Problem description
Can you quote, word for word, every line from the first line of the records below through the line containing "pinky mcp: (518, 1076)", and nothing else?

---------- Material for the task

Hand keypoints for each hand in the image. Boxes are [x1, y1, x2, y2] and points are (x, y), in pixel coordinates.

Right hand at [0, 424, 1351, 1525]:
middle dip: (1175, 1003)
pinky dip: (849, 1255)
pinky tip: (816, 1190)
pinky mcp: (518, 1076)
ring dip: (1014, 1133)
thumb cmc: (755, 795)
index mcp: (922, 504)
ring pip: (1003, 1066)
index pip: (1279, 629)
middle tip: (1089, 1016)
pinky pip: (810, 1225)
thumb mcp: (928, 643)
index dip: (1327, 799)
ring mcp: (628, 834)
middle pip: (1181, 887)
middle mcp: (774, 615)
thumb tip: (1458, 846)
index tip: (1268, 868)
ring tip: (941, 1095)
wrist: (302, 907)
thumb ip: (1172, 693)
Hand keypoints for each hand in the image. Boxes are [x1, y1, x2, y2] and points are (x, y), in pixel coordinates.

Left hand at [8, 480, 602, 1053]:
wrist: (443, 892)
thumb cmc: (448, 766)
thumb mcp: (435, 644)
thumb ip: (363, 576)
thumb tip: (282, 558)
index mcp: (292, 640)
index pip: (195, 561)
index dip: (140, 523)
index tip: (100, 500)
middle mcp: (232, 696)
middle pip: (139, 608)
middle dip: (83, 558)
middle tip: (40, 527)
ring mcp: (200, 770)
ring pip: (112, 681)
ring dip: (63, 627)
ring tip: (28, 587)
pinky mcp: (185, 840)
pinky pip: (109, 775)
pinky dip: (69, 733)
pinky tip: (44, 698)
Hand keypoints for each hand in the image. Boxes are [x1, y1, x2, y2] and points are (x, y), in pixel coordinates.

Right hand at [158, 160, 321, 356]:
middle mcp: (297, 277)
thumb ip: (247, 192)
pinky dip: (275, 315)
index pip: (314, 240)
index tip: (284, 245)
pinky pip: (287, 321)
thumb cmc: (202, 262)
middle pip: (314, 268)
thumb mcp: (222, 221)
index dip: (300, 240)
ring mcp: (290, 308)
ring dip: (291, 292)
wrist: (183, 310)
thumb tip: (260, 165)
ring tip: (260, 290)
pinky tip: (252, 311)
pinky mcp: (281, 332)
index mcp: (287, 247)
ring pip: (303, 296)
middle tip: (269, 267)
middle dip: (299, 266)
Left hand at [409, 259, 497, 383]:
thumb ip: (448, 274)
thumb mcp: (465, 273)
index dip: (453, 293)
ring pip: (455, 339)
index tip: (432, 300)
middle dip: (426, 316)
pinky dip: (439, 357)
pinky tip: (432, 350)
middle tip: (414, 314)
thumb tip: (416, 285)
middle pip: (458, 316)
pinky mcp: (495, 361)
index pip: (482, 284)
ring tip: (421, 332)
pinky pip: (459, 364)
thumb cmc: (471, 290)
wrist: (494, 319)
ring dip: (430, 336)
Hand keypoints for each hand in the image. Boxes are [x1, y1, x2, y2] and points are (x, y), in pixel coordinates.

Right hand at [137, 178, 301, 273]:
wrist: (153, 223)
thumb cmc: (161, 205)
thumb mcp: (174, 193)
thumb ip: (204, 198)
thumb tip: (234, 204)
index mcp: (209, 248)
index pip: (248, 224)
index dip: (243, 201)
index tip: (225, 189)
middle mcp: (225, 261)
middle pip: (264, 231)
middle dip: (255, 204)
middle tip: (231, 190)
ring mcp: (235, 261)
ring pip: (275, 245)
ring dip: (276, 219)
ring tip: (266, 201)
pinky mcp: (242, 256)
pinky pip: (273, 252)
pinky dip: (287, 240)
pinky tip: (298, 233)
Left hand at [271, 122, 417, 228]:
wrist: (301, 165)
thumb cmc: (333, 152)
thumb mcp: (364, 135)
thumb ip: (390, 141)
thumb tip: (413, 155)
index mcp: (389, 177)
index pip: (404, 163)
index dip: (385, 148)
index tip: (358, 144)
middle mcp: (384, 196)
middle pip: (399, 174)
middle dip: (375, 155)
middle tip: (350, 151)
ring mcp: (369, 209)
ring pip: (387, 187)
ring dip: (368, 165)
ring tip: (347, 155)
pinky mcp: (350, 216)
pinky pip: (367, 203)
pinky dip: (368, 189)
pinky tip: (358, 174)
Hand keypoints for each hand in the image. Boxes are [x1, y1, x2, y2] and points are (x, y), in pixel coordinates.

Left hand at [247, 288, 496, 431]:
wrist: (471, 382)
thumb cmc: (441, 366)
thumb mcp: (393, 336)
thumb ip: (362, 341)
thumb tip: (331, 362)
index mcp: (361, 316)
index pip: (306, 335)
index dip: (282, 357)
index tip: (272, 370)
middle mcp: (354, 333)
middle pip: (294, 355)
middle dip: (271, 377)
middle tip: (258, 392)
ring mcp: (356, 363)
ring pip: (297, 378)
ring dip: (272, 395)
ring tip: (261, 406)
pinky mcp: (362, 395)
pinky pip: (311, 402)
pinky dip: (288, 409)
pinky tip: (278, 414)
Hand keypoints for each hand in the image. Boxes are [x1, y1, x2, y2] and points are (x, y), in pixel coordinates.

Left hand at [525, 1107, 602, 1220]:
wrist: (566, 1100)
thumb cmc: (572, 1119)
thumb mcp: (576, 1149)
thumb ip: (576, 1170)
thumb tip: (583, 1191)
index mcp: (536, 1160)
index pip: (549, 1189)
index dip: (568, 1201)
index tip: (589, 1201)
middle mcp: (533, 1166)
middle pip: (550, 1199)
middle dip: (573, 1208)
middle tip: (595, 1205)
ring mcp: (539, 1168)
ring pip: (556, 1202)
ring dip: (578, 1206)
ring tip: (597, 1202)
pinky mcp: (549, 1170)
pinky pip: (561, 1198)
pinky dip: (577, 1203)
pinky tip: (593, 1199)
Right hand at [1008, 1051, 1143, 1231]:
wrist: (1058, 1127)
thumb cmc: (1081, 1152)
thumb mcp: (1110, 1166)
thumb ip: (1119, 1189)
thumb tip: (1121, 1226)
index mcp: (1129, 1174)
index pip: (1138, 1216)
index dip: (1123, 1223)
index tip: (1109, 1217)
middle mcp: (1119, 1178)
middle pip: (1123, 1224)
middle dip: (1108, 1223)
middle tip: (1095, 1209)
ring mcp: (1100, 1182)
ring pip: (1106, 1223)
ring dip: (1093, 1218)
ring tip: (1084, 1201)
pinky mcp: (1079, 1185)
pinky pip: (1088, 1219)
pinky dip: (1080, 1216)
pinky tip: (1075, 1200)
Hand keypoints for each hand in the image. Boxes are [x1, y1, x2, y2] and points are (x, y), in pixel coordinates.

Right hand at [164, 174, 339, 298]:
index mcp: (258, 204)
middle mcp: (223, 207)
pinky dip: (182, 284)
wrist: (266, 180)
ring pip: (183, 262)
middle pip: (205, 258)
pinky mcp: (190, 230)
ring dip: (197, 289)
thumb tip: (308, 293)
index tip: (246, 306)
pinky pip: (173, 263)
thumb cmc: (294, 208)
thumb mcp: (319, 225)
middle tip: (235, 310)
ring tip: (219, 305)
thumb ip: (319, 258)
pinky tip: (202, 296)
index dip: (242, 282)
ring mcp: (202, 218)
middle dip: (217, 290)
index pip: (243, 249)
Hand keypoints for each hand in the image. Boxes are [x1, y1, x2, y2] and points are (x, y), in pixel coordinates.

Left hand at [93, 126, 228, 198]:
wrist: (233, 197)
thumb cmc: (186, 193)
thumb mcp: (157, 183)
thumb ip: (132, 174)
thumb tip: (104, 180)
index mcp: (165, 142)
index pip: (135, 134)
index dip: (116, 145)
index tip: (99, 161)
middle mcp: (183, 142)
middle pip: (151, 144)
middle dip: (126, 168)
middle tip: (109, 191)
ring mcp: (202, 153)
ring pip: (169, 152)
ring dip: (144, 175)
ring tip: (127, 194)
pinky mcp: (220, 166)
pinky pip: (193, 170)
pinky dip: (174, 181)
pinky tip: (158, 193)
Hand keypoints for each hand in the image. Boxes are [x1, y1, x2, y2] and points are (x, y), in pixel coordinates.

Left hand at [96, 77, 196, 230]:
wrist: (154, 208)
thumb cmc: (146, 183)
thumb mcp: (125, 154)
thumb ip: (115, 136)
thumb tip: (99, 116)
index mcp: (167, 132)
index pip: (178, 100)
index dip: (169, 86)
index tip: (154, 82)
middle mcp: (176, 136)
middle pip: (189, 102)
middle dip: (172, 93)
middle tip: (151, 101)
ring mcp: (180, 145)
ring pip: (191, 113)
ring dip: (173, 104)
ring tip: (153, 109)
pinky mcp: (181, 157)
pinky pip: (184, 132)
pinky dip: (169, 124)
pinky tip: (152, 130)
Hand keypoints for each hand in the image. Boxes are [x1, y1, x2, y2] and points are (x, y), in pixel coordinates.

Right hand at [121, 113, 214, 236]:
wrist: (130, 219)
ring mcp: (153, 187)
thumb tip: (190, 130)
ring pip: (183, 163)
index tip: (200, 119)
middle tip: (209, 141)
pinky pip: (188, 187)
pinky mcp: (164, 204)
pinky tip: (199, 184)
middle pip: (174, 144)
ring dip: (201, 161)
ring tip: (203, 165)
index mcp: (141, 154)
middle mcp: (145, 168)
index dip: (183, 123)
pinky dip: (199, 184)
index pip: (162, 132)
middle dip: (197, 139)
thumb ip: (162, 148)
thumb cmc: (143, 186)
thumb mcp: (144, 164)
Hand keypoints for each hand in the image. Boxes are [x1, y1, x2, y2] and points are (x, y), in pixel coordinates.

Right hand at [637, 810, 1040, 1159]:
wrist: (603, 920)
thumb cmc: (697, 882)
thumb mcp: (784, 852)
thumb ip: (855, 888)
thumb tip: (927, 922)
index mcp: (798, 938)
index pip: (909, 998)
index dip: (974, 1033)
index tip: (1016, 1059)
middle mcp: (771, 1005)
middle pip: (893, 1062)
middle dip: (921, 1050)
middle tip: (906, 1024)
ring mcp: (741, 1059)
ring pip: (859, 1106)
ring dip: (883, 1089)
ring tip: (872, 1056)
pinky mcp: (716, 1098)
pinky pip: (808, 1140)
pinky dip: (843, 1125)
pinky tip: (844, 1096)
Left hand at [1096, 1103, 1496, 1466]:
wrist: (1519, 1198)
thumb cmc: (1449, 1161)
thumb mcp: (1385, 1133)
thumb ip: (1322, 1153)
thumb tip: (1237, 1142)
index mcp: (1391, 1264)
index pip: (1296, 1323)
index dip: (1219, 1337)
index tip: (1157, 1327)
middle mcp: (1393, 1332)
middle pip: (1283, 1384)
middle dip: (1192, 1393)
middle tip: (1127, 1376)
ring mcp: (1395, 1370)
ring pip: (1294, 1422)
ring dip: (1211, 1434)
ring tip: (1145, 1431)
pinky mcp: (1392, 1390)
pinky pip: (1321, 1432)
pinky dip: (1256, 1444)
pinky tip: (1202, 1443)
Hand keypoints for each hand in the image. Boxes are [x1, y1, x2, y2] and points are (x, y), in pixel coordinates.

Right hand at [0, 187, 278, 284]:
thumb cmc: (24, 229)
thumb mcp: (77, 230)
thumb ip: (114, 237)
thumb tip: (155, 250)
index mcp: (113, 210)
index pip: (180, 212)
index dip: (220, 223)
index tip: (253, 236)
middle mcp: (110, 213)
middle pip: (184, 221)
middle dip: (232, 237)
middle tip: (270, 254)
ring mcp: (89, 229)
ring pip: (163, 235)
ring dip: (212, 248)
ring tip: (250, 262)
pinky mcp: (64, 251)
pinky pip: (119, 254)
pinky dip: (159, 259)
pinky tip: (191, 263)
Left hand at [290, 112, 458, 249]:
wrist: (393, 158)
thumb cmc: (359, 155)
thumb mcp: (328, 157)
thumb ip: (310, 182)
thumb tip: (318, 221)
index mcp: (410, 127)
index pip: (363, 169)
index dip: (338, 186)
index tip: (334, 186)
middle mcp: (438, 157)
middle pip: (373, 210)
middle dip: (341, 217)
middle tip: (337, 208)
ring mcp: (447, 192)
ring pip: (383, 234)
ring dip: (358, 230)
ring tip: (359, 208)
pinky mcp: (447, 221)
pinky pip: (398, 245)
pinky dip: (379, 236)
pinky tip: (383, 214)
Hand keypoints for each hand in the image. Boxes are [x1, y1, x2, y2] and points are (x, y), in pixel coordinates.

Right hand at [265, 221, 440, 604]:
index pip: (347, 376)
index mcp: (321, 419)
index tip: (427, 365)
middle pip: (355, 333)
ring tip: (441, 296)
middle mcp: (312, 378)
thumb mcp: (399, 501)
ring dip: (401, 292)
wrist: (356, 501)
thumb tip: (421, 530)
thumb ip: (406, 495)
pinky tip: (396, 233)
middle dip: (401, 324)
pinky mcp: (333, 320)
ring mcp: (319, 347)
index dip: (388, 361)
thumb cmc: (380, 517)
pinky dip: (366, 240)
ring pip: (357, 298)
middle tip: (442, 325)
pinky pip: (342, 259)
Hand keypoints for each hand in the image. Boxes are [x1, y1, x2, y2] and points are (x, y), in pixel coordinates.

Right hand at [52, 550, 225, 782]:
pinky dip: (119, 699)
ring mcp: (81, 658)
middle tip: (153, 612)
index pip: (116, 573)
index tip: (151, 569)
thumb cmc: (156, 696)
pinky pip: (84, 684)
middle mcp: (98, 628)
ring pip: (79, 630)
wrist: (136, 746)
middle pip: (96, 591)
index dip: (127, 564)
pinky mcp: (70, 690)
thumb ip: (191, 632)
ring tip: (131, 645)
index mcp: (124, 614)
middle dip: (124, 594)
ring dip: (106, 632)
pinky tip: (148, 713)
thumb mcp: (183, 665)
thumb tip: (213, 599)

--------------------

Completed exercise
Hand keypoints for each hand in the image. Boxes are [x1, y1, x2, y2] and points are (x, y), in pixel coordinates.

Right hand at [0, 424, 1351, 1525]:
middle dip: (1175, 1003)
pinky dip: (849, 1255)
pinky tip: (816, 1190)
pinky mcp: (518, 1076)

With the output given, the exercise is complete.